Na avaliação da pesquisadora Ane Alencar, uma das diretoras do Instituto de Pesquisa Ambiental da Amazônia (Ipam), os brasileiros não lucram absolutamente nada com os incêndios e a destruição do meio ambiente:
— Quando os grileiros ateiam fogo a uma área para invadi-la, o patrimônio público está sendo expropriado. A terra deixa de ser minha, sua, de todos os brasileiros, e o poder público não arrecada um centavo sequer. O combate aos incêndios ainda exige que o governo desembolse dinheiro público. Os brasileiros só são prejudicados. Quem lucra com isso tudo são interesses particulares, quadrilhas privadas.
Além das perdas óbvias para a diversidade de plantas e animais, a lista dos prejuízos provocados pelo fogo inclui o aumento da poluição atmosférica, da incidência de doenças respiratórias e da sobrecarga no sistema público de saúde — o que é especialmente negativo em meio à atual pandemia. O fogo também prejudica o funcionamento de aeroportos. Por causa da fumaça, o avião em que Bolsonaro viajava em setembro foi obrigado a arremeter antes de conseguir pousar em Sinop, cidade de Mato Grosso localizada entre o Pantanal e a Amazônia.

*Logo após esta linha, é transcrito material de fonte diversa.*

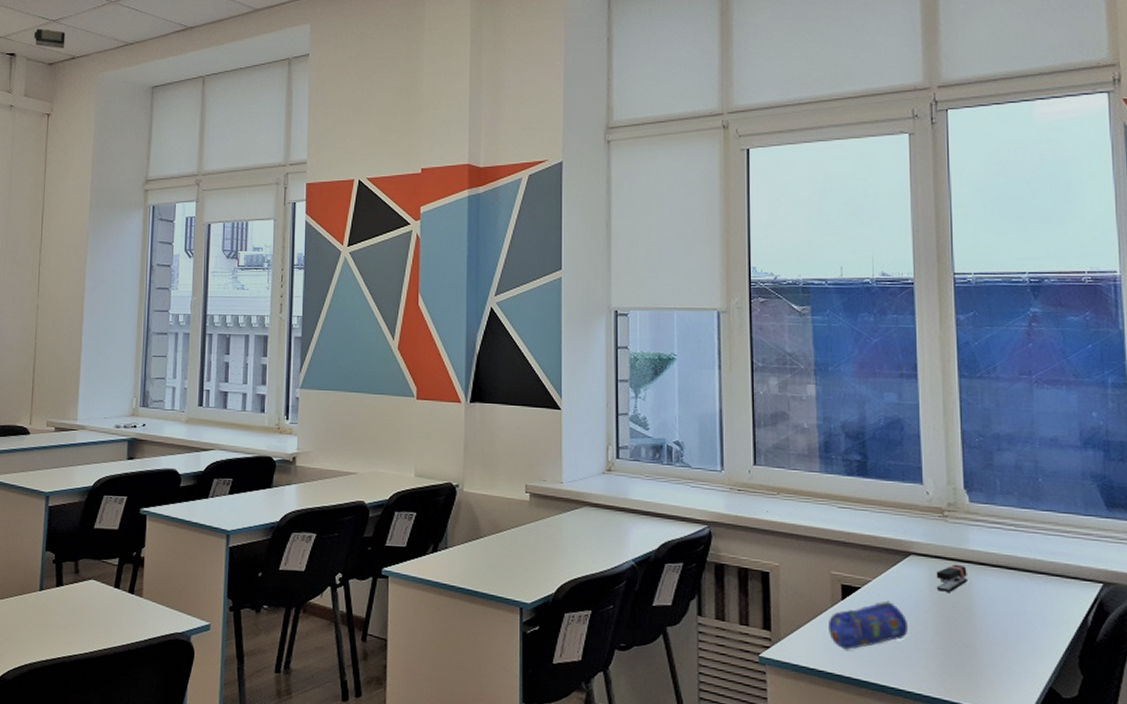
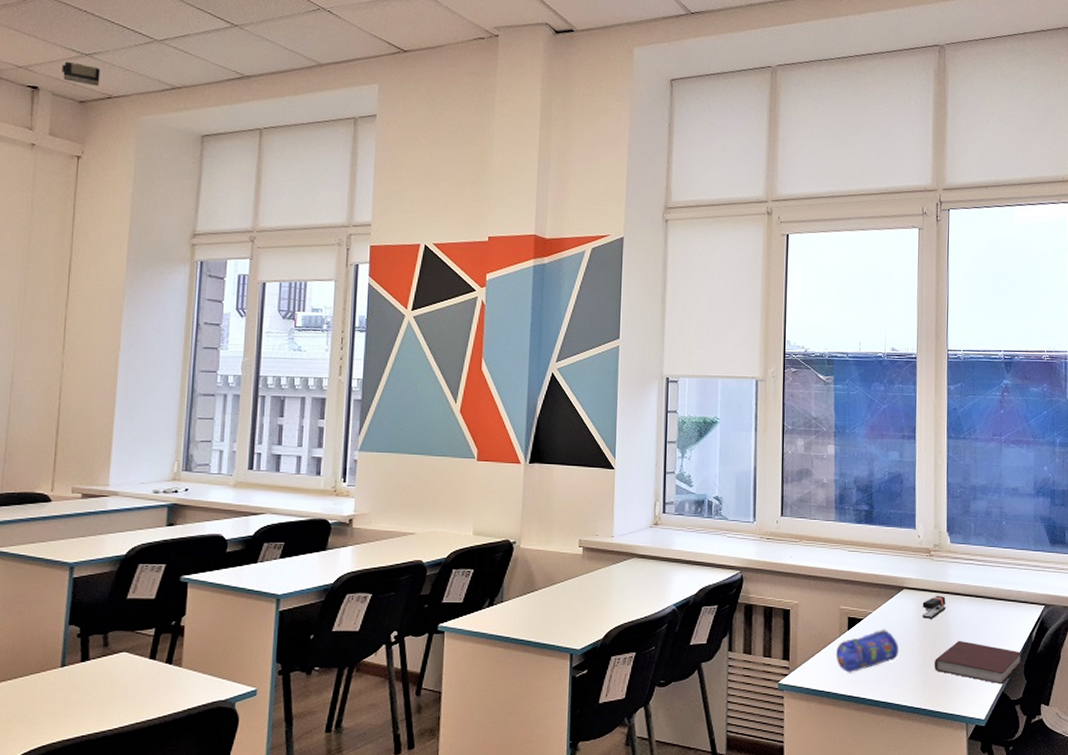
notebook: none [955,620,1075,678] -> present [934,640,1022,685]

Os incêndios também são decisivos para as mudanças climáticas. Na Amazônia, a destruição das árvores prejudica o ciclo do dióxido de carbono, um dos gases causadores do efeito estufa. Estudos mostram que a vegetação que posteriormente nasce numa área queimada costuma ser menos robusta que a anterior e não tem o mesmo poder de absorver o dióxido de carbono.
No comércio global, o Brasil acaba sofrendo sanções por não proteger o meio ambiente. Empresas estrangeiras já deixaram de comprar produtos agropecuários do país por essa razão. O presidente eleito dos Estados Unidos, Joe Biden, afirmou que o Brasil sofrerá “consequências econômicas significativas” caso não pare de “destruir a Amazônia”. Bolsonaro respondeu que, “quando acaba a saliva [da diplomacia], tem que ter pólvora”.
Ane Alencar, do Ipam, acredita que o Brasil não precisa de novas leis ambientais para enfrentar o problema dos incêndios:
— Já temos leis muito boas, como o Código Florestal. O que falta é colocá-las em prática. Em outras palavras, o que falta é vontade política de combater o problema. E isso é possível. Na virada dos anos 1990 para os anos 2000, nós vivíamos uma situação péssima no meio ambiente. Com vontade política, conseguimos mudar esse quadro nos anos seguintes e tivemos reduções enormes no desmatamento e nos incêndios. Eu tenho muita esperança que isso vai acontecer de novo.
A Agência Senado pediu entrevista ao Ministério do Meio Ambiente e ao Ibama, mas não obteve resposta até a conclusão desta reportagem. O Ministério do Desenvolvimento Regional afirmou, por meio de nota, que "a orientação do presidente é não poupar esforços para debelar o fogo no Pantanal" e que repassou R$ 20,6 milhões aos governos de Mato Grosso e Mato Grosso do Sul e R$ 19 milhões ao Instituto Chico Mendes de Conservação da Biodiversidade (ICMBio), que é ligado ao Ministério do Meio Ambiente.